▶ _Work instruction_
List each line of the listing below that contains the word "True".

▶ _Exercise material_

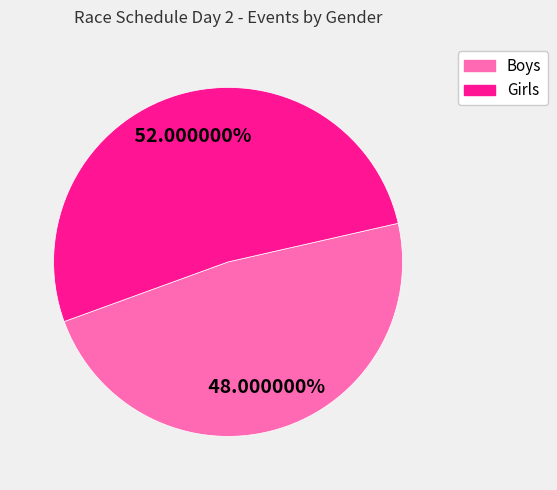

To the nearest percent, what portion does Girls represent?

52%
* * *
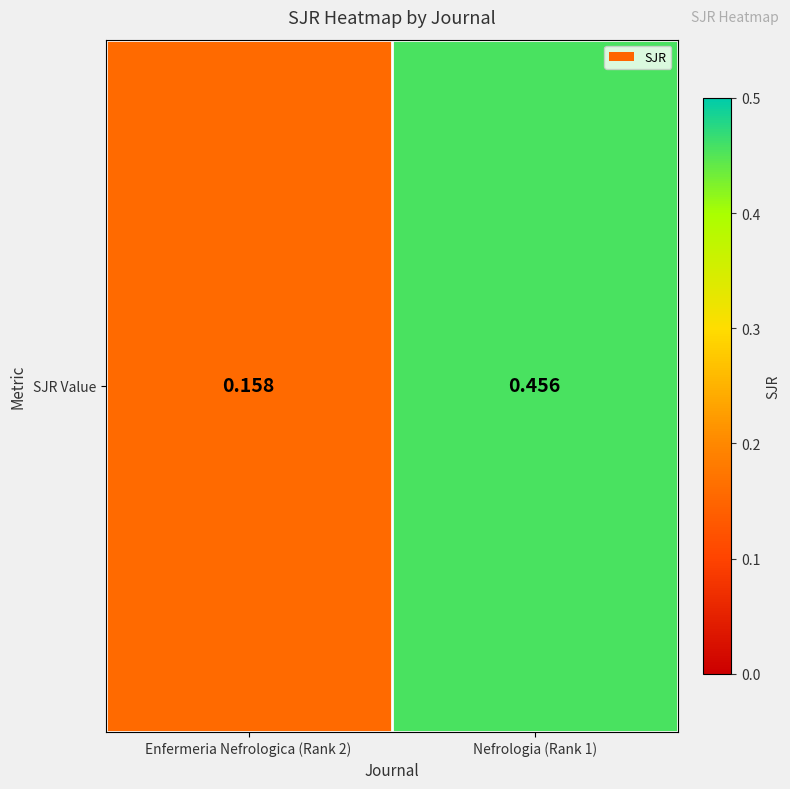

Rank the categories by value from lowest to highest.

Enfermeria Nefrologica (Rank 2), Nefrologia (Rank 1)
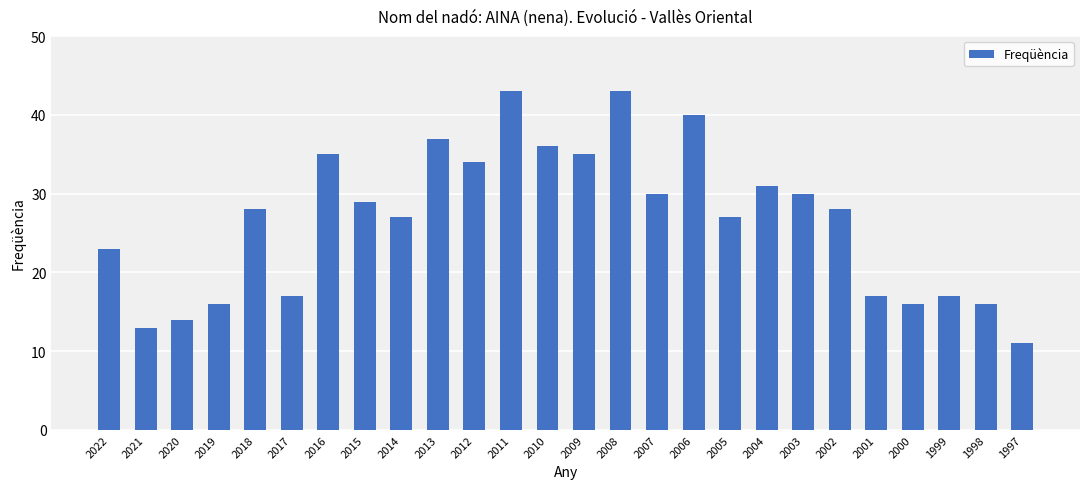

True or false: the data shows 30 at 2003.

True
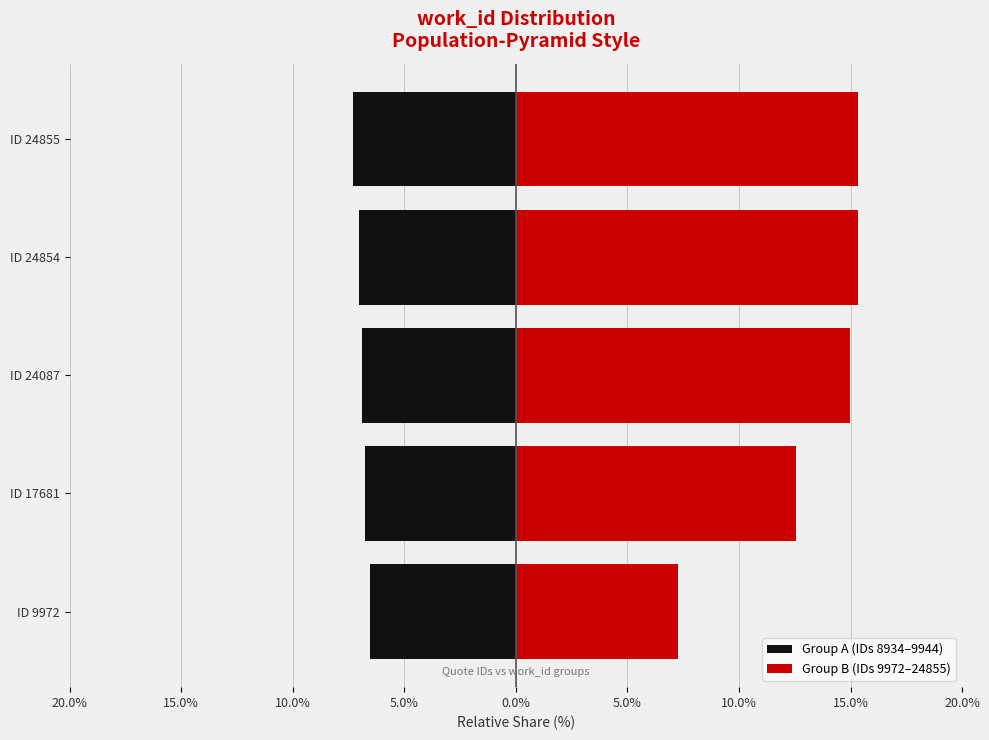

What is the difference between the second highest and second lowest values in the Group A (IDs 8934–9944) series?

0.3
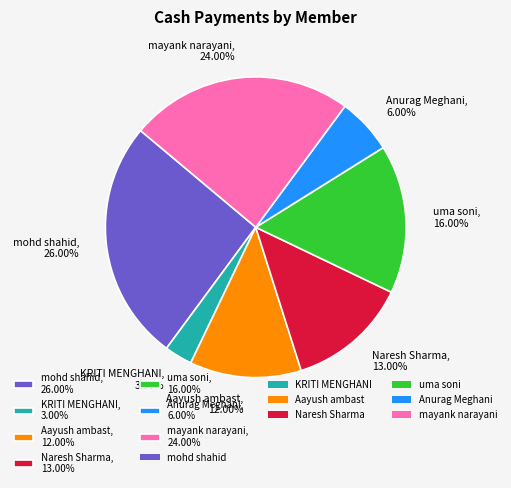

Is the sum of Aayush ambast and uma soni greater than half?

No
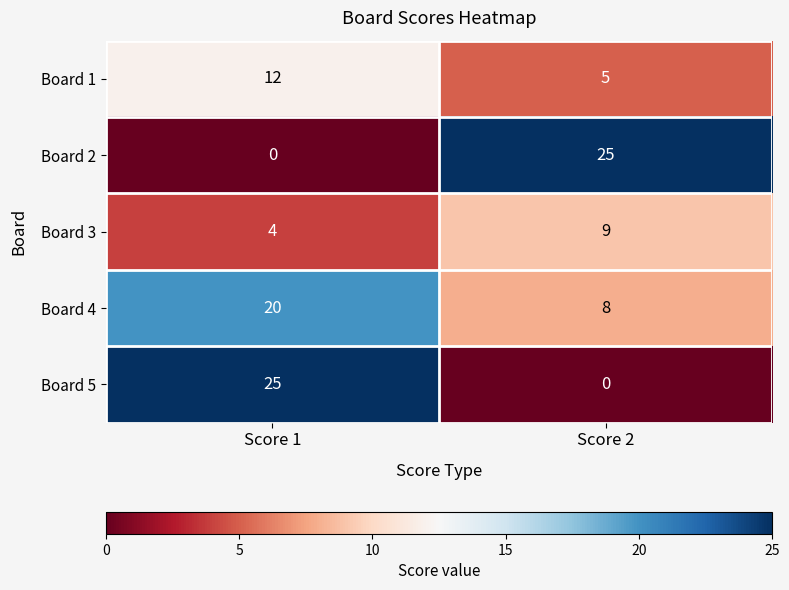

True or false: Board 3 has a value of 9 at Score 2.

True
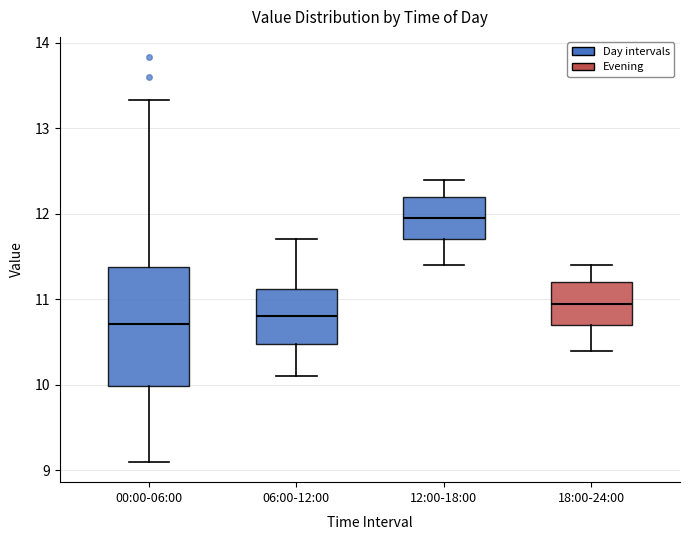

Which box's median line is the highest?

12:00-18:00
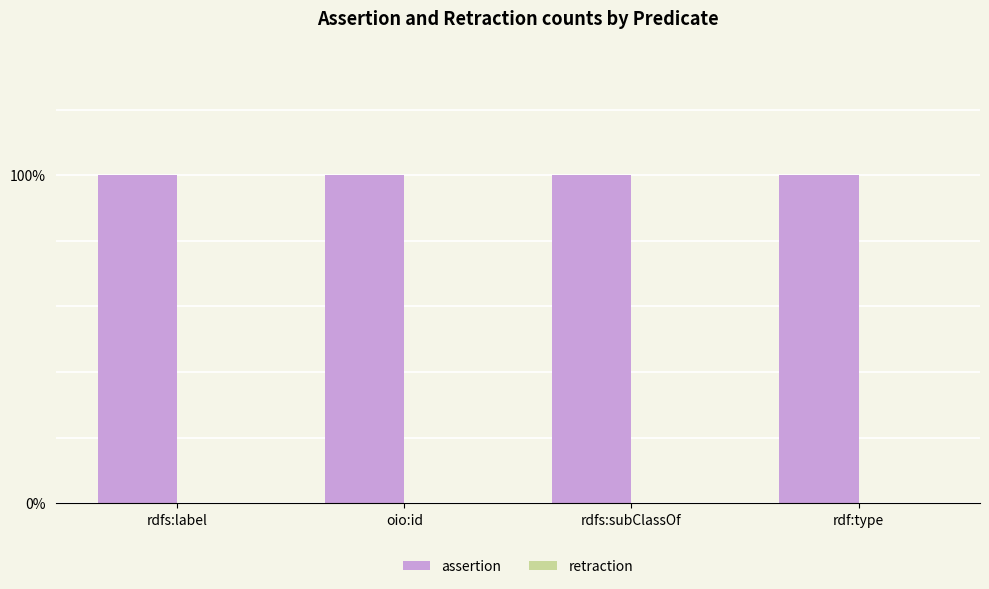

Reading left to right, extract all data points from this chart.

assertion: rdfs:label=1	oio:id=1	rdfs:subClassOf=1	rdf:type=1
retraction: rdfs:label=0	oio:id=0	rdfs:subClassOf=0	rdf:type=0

▶ _Problem solution_
True or false: the data shows 30 at 2003.
True
True or false: Board 3 has a value of 9 at Score 2.
True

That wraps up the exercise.